Reaching the 17 Development Goals of the United Nations require us to consider those high-level objectives during the goal setting in our projects. During goal setting for projects we define several goals. For a project we typically define, what we want to achieve at the end of the project, the outputs, results, deliverables, products or services. Certainly, sustainability should be considered during the goal setting. Stakeholders like customers or sponsors of the project will have their expectations regarding these goals and a sound process for collecting those expectations and incorporating them into the requirements for the project is a must for project management. In addition, the triple constraint define the time, the budget and the quality standards for measuring the so-called “project management success”.

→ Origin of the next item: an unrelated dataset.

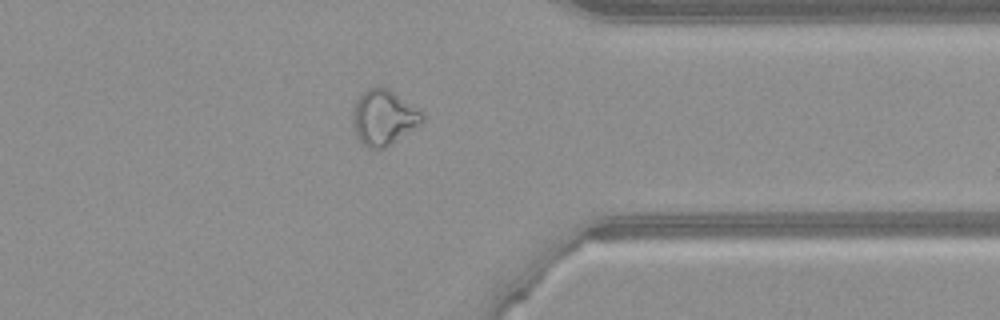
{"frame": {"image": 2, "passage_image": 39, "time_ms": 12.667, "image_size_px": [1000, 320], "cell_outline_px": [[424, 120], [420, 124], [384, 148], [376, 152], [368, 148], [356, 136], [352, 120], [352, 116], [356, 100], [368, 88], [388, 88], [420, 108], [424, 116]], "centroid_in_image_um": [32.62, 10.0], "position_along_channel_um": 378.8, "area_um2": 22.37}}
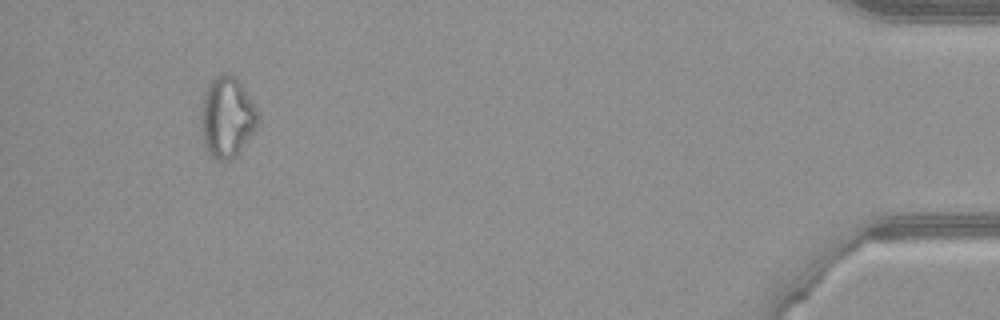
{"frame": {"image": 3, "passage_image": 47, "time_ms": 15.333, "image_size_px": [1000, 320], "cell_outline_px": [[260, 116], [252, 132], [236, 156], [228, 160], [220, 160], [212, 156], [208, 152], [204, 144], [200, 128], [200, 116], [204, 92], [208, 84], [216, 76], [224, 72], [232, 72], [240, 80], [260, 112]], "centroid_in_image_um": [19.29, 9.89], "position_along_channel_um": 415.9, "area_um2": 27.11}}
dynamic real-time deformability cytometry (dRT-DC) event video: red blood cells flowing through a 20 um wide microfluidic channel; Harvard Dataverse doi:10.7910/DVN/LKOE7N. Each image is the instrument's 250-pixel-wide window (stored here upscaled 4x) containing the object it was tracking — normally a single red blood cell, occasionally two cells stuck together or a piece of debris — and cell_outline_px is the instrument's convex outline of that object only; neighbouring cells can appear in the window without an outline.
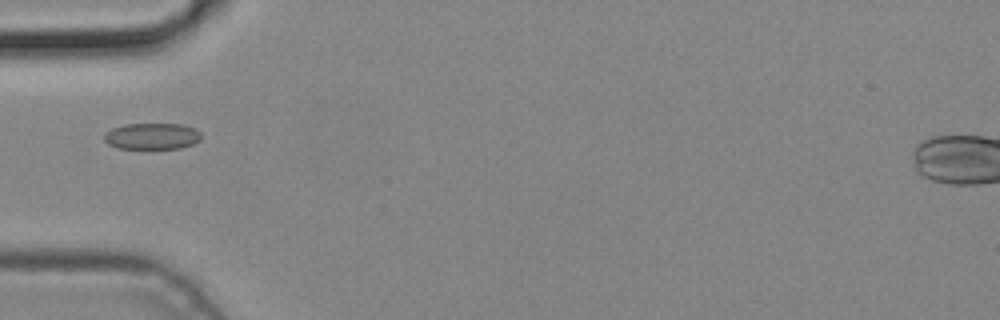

However, this isn´t enough. The question is, what the long-term goal, the purpose, impact or benefit of the project is. In one of our blogposts we already discussed the essential difference between “project management success” and “project success”. Projects are performed for a specific purpose, a long-term or strategic goal, they are intended to have an impact and not just deliver products or deliverables. While formulating the impact of a project, sustainability plays a key role. In one of our blogposts about social projects we highlighted the importance of achieving impact through projects. The target audience for this is certainly the donors, sponsors and other strategic stakeholders together with the society and the environment. Before starting into a project we need to think ahead, using the methods and tools mentioned in part 3 of this blogpost series. Project management success is like building sandcastles, with the next wave they are smashed. Thinking of the long-term impact, outcomes or benefits is what matters for projects and programmes.
And still, this isn´t enough. We also need to set ourselves goals for planning, conducting and controlling the project. This may be concerned with the people we engage in projects, their skills and abilities, their development and satisfaction at the end. For example, overburden the people during the project may allow to achieve project management success, i.e. stay in time, however the people could fall sick or be exhausted and never want to participate in a project. The resource utilization during the project lifecycle needs to be managed in a sustainable way, for example in the way we avoid wasting resources. It is also concerned with exploiting the lessons learned and making them available during the project as well as for future activities. People engaged in formulating these goals are the project team members, the project manager, the line managers deploying their people into a project and other internal staff.